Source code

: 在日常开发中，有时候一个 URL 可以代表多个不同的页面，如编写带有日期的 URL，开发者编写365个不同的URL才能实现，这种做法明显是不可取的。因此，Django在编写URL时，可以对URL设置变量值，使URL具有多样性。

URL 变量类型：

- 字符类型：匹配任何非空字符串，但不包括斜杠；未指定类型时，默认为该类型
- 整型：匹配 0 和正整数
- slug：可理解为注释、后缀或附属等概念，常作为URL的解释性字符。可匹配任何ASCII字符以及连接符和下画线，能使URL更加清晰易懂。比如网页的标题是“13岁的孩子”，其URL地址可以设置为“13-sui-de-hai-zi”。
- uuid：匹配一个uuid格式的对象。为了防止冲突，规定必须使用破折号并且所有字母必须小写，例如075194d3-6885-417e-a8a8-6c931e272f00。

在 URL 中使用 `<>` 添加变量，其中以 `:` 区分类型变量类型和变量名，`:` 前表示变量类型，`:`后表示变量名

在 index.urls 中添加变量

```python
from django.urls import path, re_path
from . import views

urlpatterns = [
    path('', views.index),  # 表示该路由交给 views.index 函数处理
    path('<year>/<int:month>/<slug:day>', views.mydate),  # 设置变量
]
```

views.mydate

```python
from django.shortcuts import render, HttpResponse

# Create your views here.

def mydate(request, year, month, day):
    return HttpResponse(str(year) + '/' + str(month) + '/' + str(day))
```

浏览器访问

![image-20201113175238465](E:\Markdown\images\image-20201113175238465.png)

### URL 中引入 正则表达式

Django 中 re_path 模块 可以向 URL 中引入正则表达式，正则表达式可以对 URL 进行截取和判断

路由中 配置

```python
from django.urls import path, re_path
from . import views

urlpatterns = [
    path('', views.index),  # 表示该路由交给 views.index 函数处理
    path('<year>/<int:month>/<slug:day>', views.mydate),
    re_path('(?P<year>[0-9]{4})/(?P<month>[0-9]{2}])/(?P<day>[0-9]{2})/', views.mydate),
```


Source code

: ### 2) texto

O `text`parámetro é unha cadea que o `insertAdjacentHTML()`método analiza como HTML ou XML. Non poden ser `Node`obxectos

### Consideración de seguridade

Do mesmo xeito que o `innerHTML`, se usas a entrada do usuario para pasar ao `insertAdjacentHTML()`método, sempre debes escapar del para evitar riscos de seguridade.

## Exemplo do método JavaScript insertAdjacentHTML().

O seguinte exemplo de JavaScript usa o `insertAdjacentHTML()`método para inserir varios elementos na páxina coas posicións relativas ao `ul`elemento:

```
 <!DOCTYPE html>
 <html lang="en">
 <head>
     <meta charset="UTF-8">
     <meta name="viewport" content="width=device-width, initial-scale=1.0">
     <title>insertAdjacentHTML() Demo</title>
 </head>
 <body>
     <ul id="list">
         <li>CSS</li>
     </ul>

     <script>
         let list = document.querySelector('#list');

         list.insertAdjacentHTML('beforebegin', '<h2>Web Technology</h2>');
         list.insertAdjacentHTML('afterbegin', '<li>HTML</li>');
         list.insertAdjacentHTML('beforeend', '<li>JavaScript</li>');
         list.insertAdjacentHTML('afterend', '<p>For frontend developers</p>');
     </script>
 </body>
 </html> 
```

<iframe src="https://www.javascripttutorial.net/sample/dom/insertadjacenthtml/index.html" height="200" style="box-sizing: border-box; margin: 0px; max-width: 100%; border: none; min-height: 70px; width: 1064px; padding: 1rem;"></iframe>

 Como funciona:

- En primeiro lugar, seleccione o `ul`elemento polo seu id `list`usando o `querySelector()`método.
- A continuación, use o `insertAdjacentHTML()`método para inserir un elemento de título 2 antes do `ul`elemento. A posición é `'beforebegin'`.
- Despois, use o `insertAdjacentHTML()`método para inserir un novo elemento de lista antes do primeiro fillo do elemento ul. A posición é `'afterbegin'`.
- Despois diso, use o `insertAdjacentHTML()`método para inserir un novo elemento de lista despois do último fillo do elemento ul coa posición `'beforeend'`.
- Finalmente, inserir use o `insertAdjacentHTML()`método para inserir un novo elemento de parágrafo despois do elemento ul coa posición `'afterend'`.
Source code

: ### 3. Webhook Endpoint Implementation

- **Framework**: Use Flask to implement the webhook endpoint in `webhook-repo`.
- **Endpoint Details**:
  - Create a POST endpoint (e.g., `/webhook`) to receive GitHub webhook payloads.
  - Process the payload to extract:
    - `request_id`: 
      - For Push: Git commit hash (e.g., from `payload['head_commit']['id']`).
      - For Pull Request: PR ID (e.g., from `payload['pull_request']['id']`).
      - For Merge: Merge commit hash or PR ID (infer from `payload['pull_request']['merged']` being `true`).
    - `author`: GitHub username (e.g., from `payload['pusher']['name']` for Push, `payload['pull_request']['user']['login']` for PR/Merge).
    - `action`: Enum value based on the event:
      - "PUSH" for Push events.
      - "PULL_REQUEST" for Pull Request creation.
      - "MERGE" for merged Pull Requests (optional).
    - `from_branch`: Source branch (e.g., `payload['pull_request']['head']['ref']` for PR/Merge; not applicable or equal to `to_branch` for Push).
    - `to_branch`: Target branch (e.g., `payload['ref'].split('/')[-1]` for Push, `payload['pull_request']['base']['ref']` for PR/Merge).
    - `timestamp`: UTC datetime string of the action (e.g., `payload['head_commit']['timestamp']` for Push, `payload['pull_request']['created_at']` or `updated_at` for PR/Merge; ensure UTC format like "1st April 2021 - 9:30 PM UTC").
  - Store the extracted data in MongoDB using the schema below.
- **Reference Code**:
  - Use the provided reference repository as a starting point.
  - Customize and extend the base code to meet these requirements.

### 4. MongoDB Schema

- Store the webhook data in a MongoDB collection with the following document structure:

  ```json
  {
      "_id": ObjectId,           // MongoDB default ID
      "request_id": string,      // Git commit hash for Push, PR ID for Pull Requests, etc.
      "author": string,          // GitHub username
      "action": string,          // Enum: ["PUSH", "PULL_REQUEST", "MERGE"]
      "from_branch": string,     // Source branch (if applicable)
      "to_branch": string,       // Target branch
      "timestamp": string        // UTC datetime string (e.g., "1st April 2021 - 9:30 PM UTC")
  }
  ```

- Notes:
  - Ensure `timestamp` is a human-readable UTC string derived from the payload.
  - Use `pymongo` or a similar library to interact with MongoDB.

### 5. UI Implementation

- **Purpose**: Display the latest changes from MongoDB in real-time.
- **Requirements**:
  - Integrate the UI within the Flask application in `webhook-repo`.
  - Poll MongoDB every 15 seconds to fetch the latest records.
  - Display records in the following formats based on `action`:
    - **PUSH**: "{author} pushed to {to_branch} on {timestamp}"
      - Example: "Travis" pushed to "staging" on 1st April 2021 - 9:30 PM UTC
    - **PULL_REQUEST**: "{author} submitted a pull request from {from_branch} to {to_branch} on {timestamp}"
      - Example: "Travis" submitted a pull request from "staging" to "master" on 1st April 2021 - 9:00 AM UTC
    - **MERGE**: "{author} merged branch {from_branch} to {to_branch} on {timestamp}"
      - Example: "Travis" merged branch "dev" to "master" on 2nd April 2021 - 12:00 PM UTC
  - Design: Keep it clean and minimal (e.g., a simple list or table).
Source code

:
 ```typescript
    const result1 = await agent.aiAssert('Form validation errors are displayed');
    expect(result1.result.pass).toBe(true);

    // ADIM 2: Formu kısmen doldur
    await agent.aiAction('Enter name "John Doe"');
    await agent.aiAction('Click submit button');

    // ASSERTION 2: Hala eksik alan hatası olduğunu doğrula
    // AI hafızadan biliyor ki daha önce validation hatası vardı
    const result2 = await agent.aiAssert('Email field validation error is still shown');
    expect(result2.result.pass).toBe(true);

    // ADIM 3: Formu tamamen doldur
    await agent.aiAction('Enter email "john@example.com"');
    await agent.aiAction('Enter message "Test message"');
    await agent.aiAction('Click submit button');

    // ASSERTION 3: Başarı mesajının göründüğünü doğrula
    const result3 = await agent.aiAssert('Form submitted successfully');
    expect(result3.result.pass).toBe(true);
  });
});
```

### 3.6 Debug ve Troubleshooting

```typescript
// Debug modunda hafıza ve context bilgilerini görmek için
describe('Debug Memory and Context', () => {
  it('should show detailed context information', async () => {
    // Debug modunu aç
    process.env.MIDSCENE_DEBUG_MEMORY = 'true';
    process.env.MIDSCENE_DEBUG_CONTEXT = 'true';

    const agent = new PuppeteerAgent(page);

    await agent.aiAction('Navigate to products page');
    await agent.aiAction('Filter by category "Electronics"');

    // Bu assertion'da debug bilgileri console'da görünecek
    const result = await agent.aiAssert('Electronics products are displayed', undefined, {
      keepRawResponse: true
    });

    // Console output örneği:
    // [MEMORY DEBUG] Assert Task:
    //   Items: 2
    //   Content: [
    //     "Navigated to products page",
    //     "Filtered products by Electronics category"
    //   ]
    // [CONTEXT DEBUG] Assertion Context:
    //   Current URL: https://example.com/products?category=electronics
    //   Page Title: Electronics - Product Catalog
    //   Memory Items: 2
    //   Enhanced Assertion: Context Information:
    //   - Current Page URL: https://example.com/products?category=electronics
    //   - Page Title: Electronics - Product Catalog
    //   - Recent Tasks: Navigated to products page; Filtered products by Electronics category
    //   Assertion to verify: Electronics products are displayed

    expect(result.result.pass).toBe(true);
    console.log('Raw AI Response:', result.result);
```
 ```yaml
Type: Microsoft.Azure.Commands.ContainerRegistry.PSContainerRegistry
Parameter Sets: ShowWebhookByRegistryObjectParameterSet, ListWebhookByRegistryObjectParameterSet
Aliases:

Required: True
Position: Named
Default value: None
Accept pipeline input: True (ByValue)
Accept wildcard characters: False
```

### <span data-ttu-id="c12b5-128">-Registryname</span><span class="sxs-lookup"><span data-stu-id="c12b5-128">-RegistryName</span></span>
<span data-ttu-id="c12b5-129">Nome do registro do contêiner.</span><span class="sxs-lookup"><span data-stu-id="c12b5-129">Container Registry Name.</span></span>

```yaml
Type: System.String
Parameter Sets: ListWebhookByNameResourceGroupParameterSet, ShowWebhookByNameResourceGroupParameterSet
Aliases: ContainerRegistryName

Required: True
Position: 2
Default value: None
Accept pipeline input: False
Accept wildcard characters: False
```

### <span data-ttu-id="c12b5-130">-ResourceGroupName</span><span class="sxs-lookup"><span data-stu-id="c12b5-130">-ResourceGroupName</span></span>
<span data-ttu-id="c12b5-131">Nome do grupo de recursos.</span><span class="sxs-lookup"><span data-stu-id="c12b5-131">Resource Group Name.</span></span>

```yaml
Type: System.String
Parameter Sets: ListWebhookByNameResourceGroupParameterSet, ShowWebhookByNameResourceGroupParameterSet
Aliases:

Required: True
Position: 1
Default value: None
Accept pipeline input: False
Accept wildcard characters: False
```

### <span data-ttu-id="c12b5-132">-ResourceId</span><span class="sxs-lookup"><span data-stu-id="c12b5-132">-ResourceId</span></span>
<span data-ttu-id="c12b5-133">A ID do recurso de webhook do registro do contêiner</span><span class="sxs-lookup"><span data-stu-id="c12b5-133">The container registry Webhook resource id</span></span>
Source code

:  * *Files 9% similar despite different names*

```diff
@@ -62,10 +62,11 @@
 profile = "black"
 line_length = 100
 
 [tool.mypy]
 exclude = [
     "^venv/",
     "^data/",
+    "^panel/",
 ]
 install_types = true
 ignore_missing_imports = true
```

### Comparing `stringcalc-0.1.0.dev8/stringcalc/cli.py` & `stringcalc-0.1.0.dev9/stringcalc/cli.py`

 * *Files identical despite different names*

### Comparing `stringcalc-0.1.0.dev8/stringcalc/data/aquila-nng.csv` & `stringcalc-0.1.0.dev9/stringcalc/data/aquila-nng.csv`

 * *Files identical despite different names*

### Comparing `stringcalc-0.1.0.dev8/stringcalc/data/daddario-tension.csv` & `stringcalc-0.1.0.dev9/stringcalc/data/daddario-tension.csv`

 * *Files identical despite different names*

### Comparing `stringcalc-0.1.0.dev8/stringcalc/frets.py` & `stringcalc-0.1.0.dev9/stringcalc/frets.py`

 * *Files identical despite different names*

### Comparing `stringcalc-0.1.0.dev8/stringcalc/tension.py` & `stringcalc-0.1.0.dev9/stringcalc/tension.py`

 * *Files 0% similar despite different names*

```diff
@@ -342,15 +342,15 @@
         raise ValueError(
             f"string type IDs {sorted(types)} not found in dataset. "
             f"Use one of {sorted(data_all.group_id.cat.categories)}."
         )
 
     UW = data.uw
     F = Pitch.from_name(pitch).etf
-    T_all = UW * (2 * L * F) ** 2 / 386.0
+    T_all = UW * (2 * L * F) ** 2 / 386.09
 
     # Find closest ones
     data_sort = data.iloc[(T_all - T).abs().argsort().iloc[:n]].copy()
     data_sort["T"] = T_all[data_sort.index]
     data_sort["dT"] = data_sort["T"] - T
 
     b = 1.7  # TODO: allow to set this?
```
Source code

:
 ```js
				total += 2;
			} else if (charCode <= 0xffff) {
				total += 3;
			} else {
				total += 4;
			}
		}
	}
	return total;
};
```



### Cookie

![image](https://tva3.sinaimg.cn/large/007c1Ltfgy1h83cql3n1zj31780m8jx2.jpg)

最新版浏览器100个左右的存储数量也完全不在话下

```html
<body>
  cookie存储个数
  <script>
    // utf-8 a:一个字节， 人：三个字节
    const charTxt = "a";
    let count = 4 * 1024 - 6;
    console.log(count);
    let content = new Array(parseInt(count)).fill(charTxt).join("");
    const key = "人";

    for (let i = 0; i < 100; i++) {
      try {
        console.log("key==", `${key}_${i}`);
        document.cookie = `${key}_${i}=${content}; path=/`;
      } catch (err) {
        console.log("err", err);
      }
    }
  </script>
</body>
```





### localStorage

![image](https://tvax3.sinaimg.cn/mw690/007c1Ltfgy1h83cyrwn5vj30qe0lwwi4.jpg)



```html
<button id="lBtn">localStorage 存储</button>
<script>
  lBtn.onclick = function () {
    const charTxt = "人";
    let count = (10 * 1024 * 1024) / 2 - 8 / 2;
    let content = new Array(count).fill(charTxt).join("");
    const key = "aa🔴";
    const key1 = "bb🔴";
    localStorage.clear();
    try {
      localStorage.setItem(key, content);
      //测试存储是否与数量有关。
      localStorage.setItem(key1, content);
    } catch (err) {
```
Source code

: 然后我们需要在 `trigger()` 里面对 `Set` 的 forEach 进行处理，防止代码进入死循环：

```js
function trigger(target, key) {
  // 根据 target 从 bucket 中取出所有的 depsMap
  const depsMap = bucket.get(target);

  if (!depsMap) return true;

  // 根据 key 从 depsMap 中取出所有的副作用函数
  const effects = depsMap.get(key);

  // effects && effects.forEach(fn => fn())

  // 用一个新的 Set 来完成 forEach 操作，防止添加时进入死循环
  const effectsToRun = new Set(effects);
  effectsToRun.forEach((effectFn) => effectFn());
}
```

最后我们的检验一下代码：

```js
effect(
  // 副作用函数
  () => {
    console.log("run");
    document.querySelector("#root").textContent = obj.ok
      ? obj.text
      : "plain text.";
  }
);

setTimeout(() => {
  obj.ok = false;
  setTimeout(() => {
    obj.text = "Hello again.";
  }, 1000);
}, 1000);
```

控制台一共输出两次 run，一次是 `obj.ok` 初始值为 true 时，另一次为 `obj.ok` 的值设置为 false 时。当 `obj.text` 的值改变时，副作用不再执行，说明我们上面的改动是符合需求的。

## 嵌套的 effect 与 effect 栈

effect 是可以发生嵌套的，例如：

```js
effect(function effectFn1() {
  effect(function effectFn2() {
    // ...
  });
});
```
- - - - -
* **What the task requires**:
Copy every line above that holds the word "Store".

* **Answer space**:
  - Store the extracted data in MongoDB using the schema below.
- Store the webhook data in a MongoDB collection with the following document structure:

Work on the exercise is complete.